コレステロールと聞くと「善玉コレステロール」「悪玉コレステロール」を思い浮かべると思いますが、詳しいことはわからないという方が多いのではないでしょうか?

そこで、今回はコレステロールの役割や、妊活とコレステロールの関係をお話していきます。

そもそもコレステロールとは?

コレステロールは、人間の体を構成する細胞の細胞膜や、性ホルモン、副腎皮質ホルモン、胆汁酸などの作る材料になったり、ビタミン類を代謝する役割があったりと、体を維持するためにはとても重要なものです。

 

そもそもコレストレールは脂質なので、そのままでは血液に溶け込むことができないので、血液となじみやすくなるためタンパク質に包まれたリポタンパクという状態で血液中を流れていきます。

 

コレステロールを運ぶリポタンパクは「LDL」と「HDL」の二つがあります。

LDL(低比重リポタンパク):肝臓から全身の各細胞にコレステロールを運ぶ。

HDL(高比重リポタンパク):全身の各細胞で余ったコレステロールを回収し肝臓へ運ぶ。

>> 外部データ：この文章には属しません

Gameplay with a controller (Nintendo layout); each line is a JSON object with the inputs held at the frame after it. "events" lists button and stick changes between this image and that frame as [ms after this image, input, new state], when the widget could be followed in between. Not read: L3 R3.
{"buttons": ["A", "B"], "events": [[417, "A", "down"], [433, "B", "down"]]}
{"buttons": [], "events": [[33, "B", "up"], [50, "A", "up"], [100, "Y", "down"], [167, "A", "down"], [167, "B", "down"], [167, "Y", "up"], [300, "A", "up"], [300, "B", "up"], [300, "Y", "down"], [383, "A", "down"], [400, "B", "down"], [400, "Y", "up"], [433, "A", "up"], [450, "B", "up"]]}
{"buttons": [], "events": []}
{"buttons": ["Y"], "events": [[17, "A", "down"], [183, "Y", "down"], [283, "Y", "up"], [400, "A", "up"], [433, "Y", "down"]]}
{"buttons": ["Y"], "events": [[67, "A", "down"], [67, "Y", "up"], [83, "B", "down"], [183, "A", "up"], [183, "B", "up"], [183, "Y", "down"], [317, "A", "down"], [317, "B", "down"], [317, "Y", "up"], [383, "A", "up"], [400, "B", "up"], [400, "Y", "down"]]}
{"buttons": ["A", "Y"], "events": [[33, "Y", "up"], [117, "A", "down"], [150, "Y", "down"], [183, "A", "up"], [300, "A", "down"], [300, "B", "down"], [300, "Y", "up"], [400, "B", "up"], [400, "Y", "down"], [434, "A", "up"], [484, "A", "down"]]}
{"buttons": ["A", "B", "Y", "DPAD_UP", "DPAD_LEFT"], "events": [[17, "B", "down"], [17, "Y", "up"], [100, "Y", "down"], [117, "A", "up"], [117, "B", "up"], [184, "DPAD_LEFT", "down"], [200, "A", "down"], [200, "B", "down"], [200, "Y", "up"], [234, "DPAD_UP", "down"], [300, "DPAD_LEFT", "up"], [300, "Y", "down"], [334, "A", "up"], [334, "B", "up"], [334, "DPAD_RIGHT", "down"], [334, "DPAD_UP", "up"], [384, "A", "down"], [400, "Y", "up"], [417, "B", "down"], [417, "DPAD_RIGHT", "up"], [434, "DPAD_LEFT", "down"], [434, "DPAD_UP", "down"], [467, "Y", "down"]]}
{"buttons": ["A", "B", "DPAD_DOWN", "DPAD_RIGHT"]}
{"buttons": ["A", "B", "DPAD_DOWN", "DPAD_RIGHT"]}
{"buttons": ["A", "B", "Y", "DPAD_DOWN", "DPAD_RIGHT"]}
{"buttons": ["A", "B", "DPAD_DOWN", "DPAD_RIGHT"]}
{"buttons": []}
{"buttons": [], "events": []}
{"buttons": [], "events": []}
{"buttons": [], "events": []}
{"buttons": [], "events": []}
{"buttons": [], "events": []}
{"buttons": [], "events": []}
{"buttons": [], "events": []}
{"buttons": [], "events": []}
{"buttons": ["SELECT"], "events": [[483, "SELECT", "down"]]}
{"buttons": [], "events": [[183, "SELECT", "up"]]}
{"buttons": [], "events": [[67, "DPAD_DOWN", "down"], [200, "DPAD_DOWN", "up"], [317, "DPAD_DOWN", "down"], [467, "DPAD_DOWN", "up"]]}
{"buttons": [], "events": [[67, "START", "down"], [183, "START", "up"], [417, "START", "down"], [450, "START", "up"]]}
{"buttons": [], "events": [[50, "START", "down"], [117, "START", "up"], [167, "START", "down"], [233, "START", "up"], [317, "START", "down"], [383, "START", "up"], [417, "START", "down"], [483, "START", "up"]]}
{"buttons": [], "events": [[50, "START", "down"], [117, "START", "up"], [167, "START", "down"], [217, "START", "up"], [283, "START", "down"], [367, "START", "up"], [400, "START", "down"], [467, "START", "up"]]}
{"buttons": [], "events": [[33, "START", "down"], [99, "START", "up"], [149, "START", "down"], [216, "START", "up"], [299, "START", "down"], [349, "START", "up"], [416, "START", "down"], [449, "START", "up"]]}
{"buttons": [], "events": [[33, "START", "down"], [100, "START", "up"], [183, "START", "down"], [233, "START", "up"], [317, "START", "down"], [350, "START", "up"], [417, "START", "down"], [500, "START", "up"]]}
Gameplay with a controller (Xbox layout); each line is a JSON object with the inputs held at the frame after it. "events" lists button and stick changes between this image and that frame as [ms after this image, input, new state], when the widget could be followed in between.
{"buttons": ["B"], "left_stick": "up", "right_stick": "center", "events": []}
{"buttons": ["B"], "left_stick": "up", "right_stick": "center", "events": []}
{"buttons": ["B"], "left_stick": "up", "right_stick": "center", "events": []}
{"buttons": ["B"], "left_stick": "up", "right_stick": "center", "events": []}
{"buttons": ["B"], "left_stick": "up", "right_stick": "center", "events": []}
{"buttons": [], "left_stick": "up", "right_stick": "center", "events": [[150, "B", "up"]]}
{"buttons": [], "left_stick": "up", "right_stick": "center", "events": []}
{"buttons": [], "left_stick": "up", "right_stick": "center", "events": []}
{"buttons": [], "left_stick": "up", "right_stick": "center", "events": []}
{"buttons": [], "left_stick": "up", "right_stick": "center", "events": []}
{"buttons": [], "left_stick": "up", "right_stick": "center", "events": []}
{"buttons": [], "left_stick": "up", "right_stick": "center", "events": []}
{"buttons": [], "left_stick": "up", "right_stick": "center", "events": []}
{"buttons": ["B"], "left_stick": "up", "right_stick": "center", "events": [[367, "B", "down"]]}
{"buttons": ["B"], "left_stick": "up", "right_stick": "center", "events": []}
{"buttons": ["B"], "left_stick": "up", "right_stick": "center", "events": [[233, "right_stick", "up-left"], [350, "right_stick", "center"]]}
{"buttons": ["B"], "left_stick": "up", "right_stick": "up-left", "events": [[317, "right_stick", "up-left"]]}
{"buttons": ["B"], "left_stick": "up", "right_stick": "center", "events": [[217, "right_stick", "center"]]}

LDLもHDLもコレステロールを運ぶという役割を担っていますが、LDLは運ぶだけで回収はしないので悪玉、HDLは余分なコレステロールを回収するので善玉と呼ばれています。

 

確かにLDL値が基準値よりも高いと、動脈硬化、心筋梗塞、脳梗塞といった血管障害のリスクが高くなりますが、低すぎると細胞膜やホルモン、胆汁酸や神経伝達物質の材料不足となり、全身の様々な場所に不調をきたすようになってしまいます。

 

基準値

LDL:70~139mg/dl

HDL:40~70mg/dl

 

妊活とコレステロールの関係について

肝臓で作られたコレステロールは、血液に乗って全身の各細胞に届けられ、ビタミンやホルモンに合成されます。

 

皮膚に運ばれたコレステロールは、紫外線を浴びることで妊娠力を高めると言われるビタミンD3が合成されます。

 

また副腎に運ばれたものは、男性ホルモンの材料になる「DHEA」が作られます。この男性ホルモンを材料にしてアロマターゼという酵素の作用で卵胞から女性ホルモンが分泌されます。

 

このようにLDLという材料が少なければ、その材料を使って作られるホルモンやビタミンの量も少なくなります。

 

もちろんLDLコレステロール値が高すぎるのは良くありませんが、ある程度の数値は必要となります。(目安は100mg/dl程度)

 

血液検査でLDLの数値が低めの方は、質の良い油を摂取してみてくださいね。